In reading the article, I could not help but feel the similarities to what when one goes through when changing religions. To change from, say Catholic to Protestant, or say Christian to Muslim, requires an immense shift in life values. First the individual must overcome the immense ties that have defined the individual’s past. It is very difficult to reach the conclusion that a former religion is no longer right, especially when much of one’s social and family circles are of same religion or have accepted your previous religious position as part of your character. Abandoning your religion often means losing respect from important people in your life. And then there is the jump to a new religion, which has the risk that it might take a year to understand that it too is not right for the individual. Then comes the choice to abandon again or to rationalize staying. I saw Ms. Borysenko undergoing a similar conversion process with her change in politics. Such personal changes do send shock waves through one’s psyche.

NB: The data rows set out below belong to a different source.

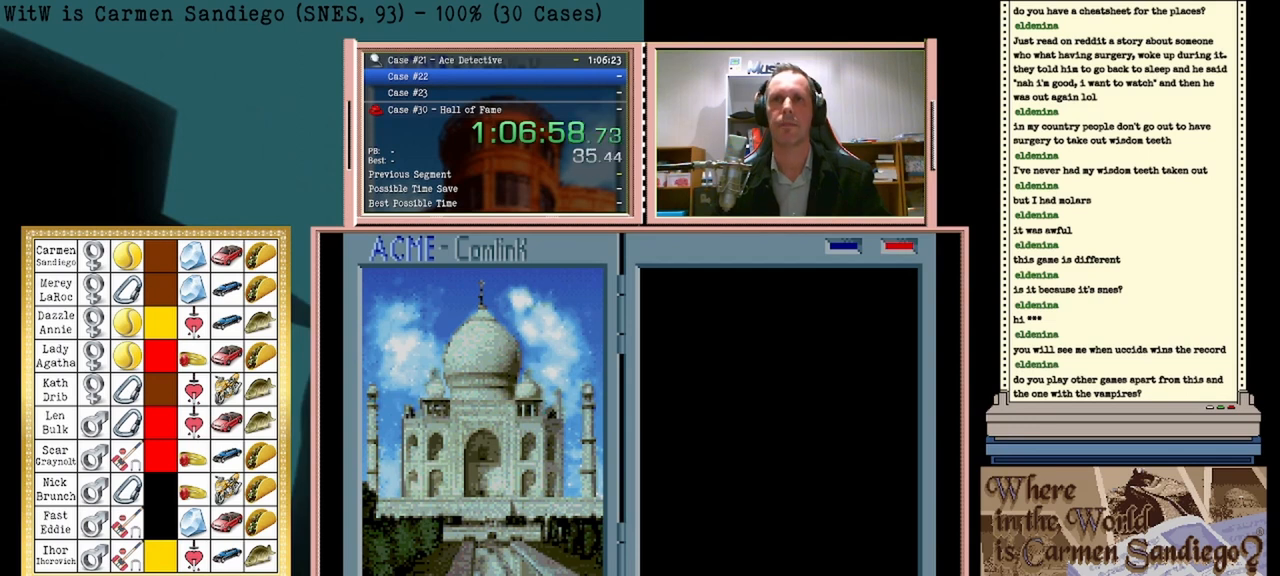
{"buttons": [], "events": []}
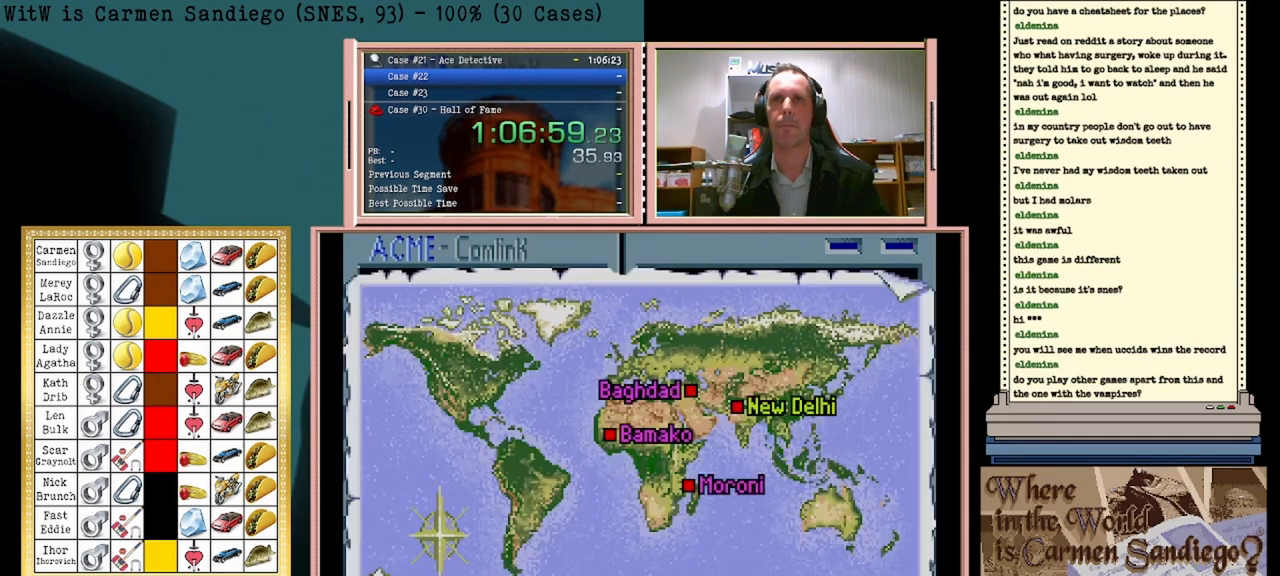
{"buttons": [], "events": []}
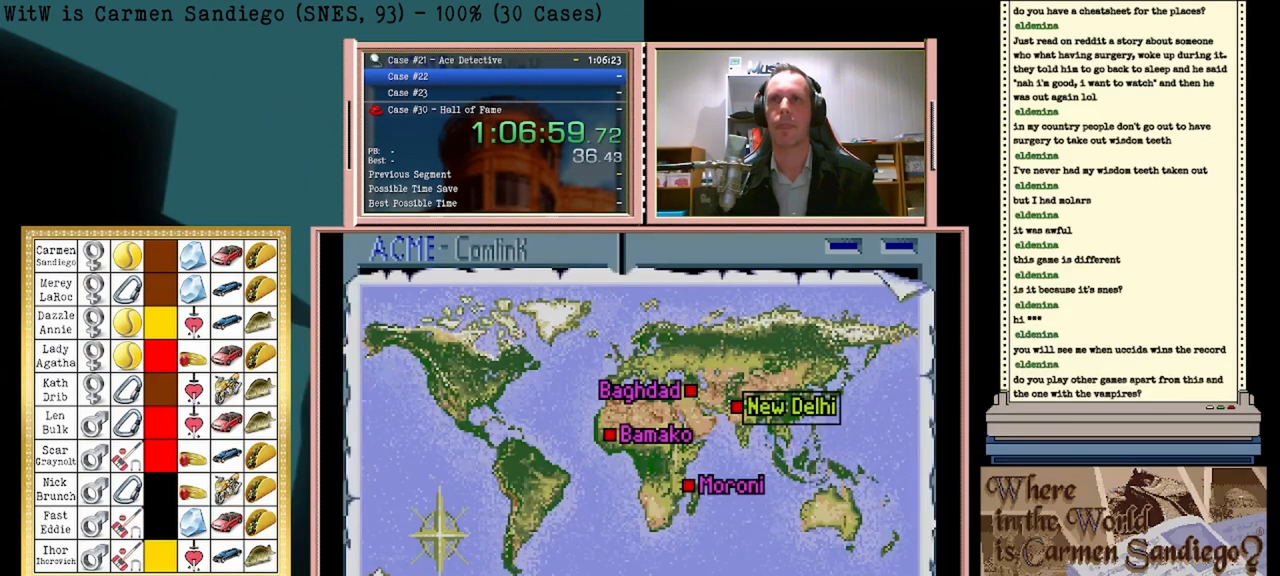
{"buttons": ["DPAD_DOWN"], "events": [[500, "DPAD_DOWN", "down"]]}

I am a former Catholic. Occasionally I do foray into a Mass at a Catholic church. When the congregation is doing its communal “The Lord’s Prayer” right, the unified voices with unified commitment send shivers down my neck. Religions are good at setting the stage for conversions of potential members who are questioning their current values. And religions are also good at setting the stage to re-affirm values of current members so that they are less likely to question them: for example, like being part of a spiritually uplifting communal Lord’s Prayer.

Politics is not that much different. Political rallies use lots of emotional techniques to re-affirm the supporters and to sway those people on the borderline. If done right, the audiovisual effects set the right tone. Then the collective of the listeners and the pulpit of the main speaker feed neck-shivering vibes into each other. The listeners get their values re-affirmed because the speaker is already saying things they agree with. The speaker is re-affirmed because so many listeners are still listening. Everyone is comforted into continuing to believe in the rightness of the values they currently hold. Everyone goes home happy. Logic and rational thinking seldom play a part in these events.

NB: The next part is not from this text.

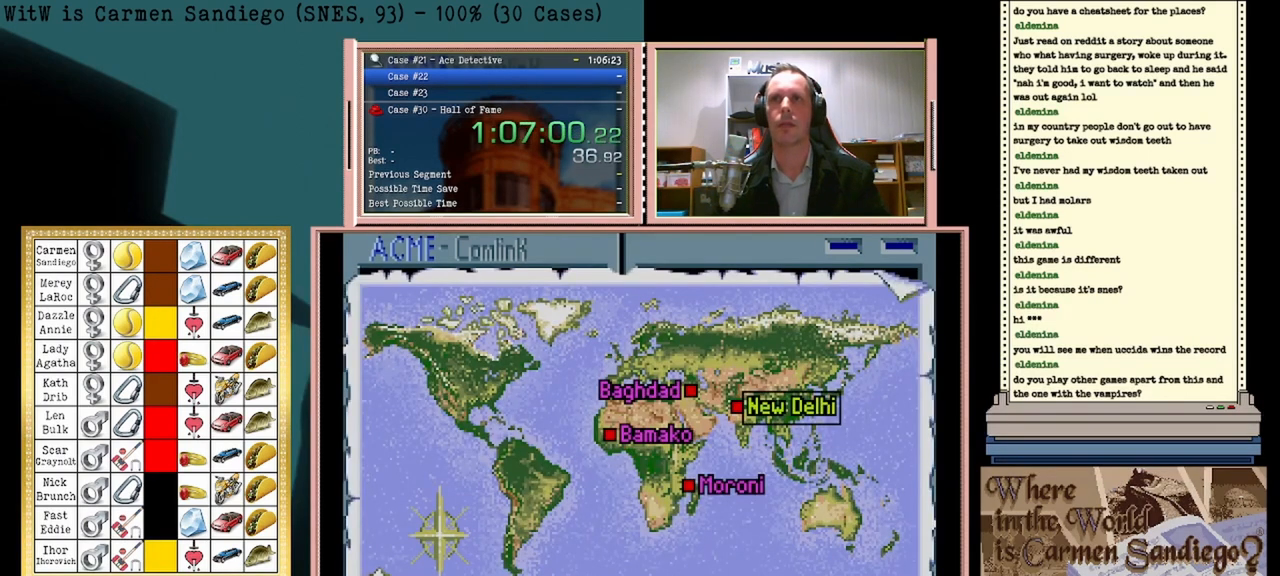
{"buttons": [], "events": [[208, "DPAD_DOWN", "up"]]}
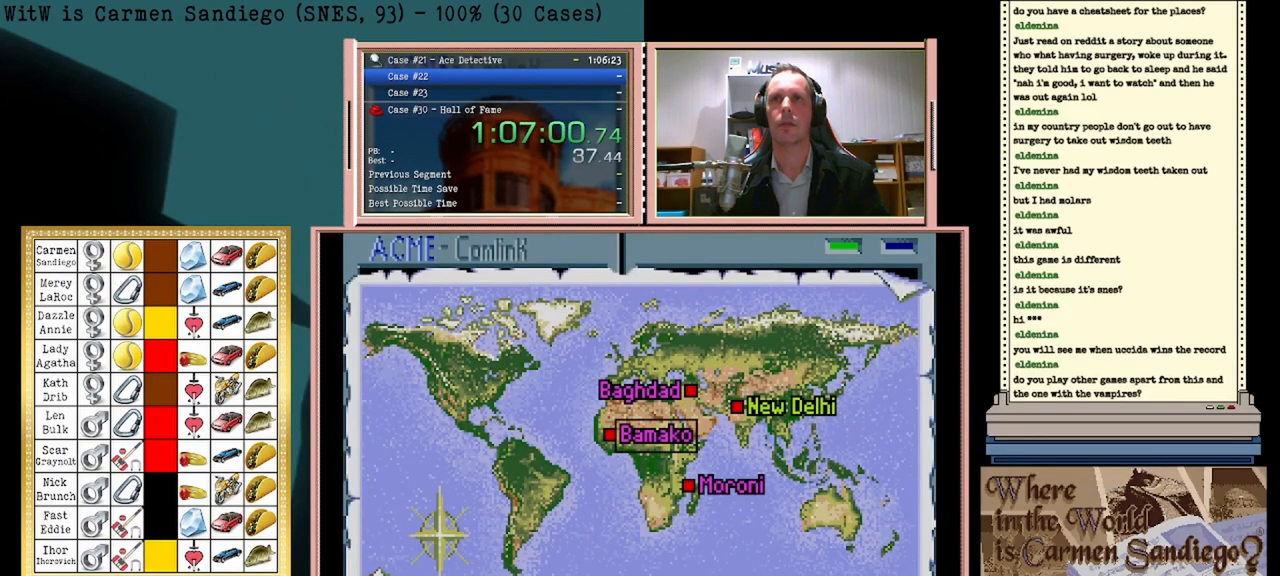
{"buttons": ["A"], "events": [[333, "A", "down"]]}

It was interesting reading the comments on Ms. Borysenko’s article. Some were insightful and could help us further understand why we are where we are today. But too many were not. There were lots of comments from the conservative lurkers on Medium who do not have the courage to post their own Medium article to explain why they think what they think. These commenters praised Ms. Borysenko for finally understanding the “Trump light,” which is so obvious to anyone with a minimal intelligence. And then there were the far-left commenters who chastised Ms. Borysenko for even thinking about going to a Trump rally, even when she explained to them that the rally was really not full of fascists. Both groups are missing the point of the original article. And unfortunately, both groups have far too much influence in the direction of the USA.

To Ms. Borysenko and others questioning American politics these days, I say let’s look beyond the two religions of “Democrat” and “Republican.” Let’s put trust in ourselves to build a new system of governance, just like the founding fathers of 1789. Maybe it is time for a new political religion: a religion where we learn how to get along a lot better.